▶ [WHAT YOU NEED TO DO]: Set down the entries again word for word, without any of the images.

▶ [RECORDED INFORMATION]:
• • • • •

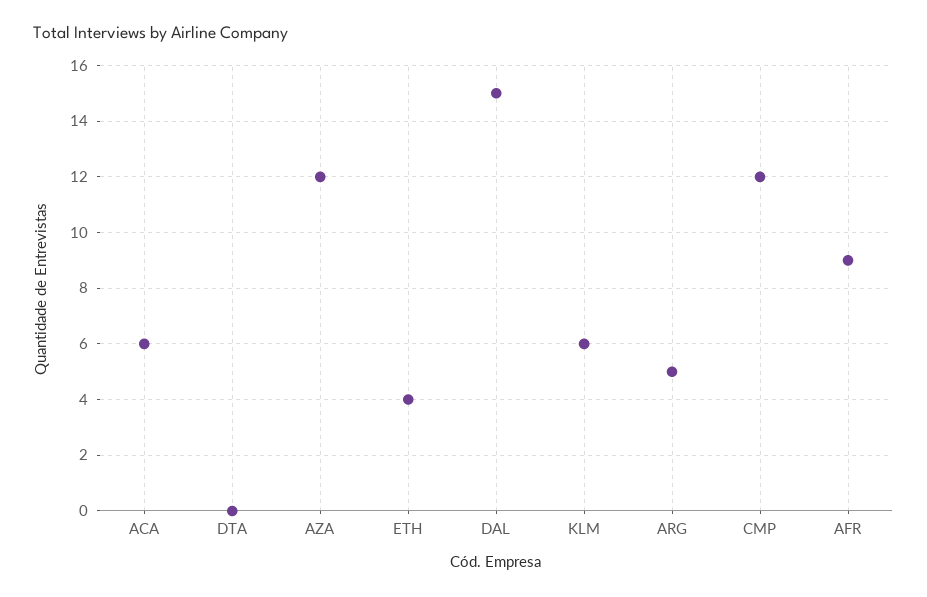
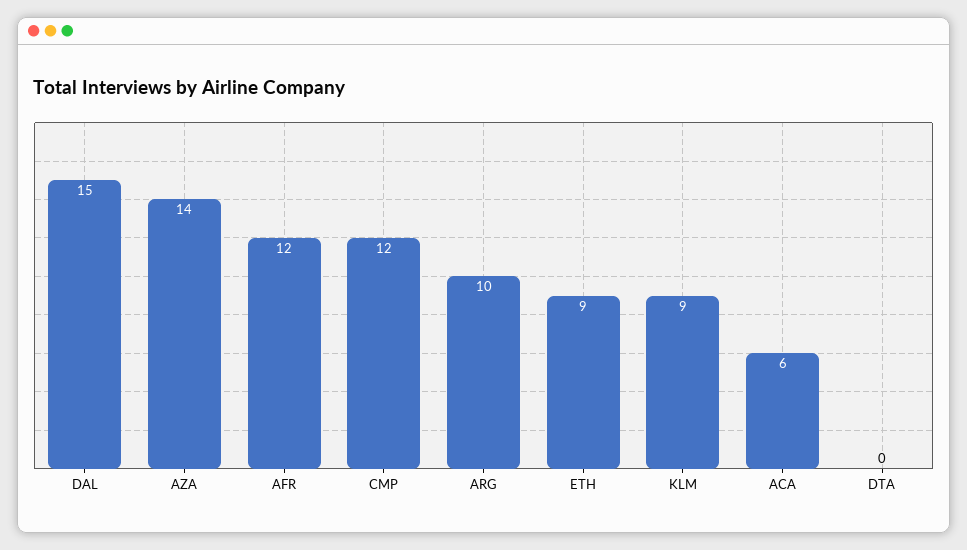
AZA: 12 -> 14
ETH: 4 -> 9
KLM: 6 -> 9
ARG: 5 -> 10
AFR: 9 -> 12

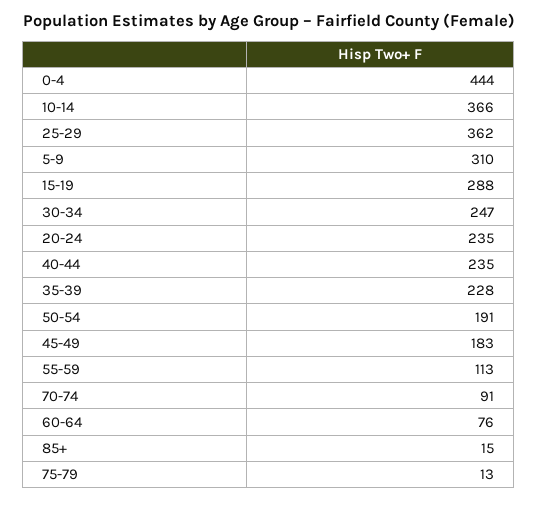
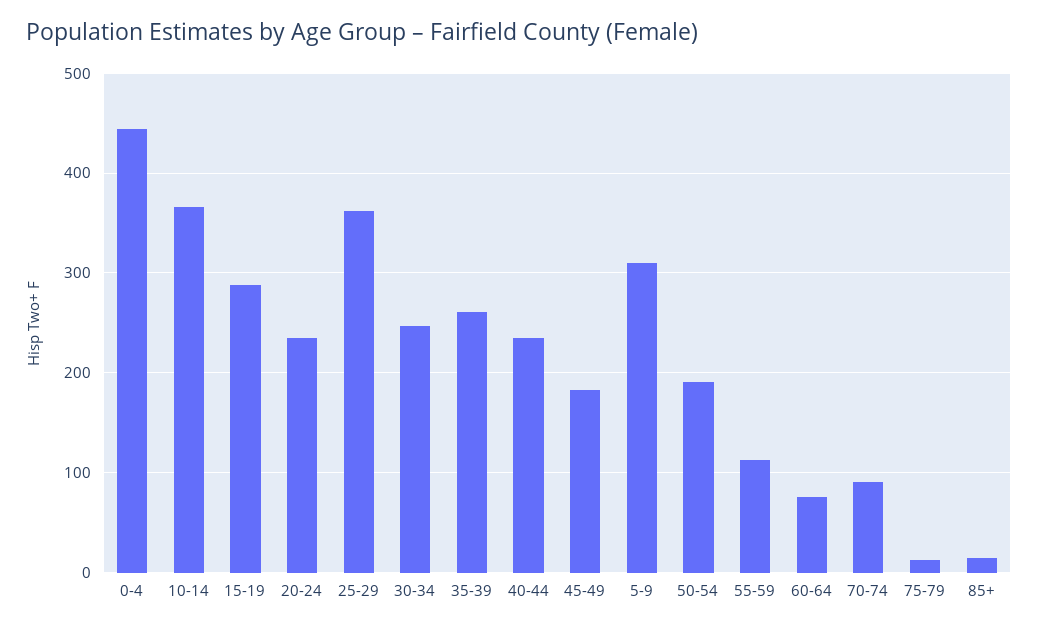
35-39: 228 -> 260

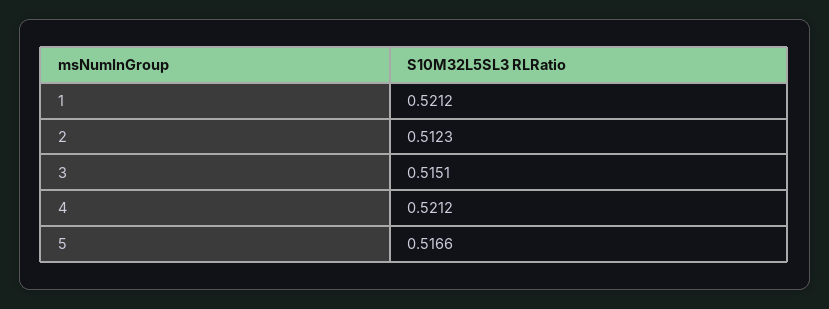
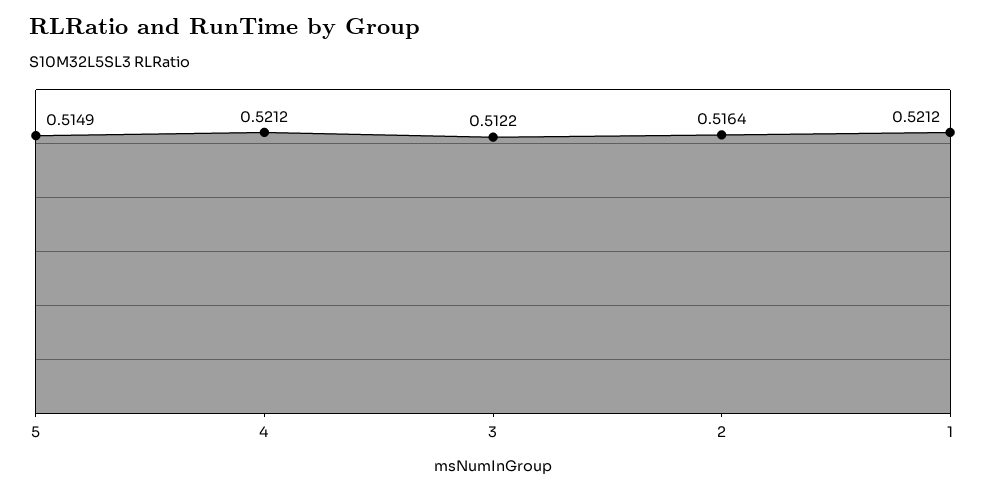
2: 0.5123 -> 0.5164
3: 0.5151 -> 0.5122
5: 0.5166 -> 0.5149

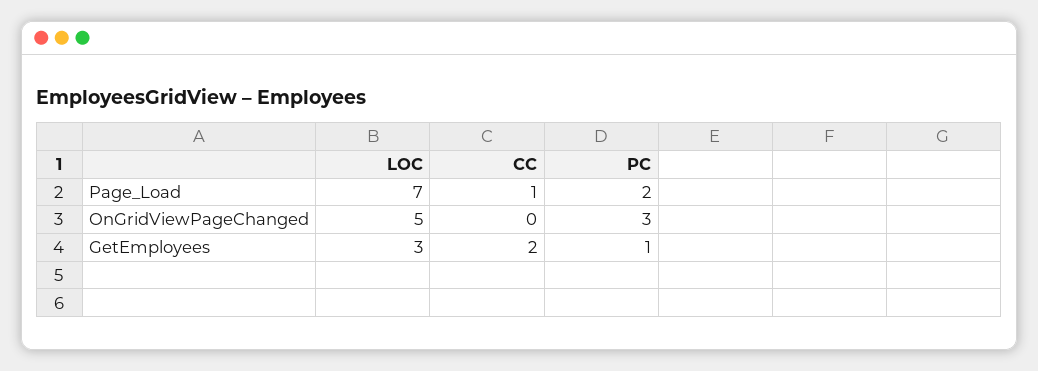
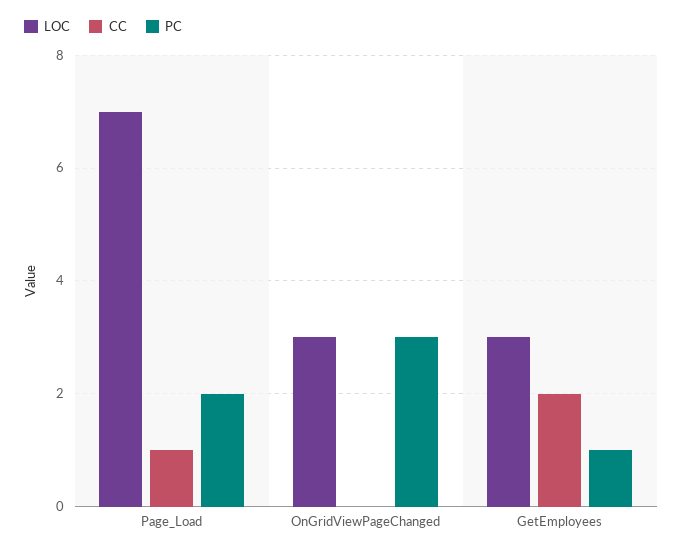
LOC, OnGridViewPageChanged: 5 -> 3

• • • • •

▶ [SOLUTION FOR THIS TASK]:
AZA: 12 -> 14
ETH: 4 -> 9
KLM: 6 -> 9
ARG: 5 -> 10
AFR: 9 -> 12

35-39: 228 -> 260

2: 0.5123 -> 0.5164
3: 0.5151 -> 0.5122
5: 0.5166 -> 0.5149

LOC, OnGridViewPageChanged: 5 -> 3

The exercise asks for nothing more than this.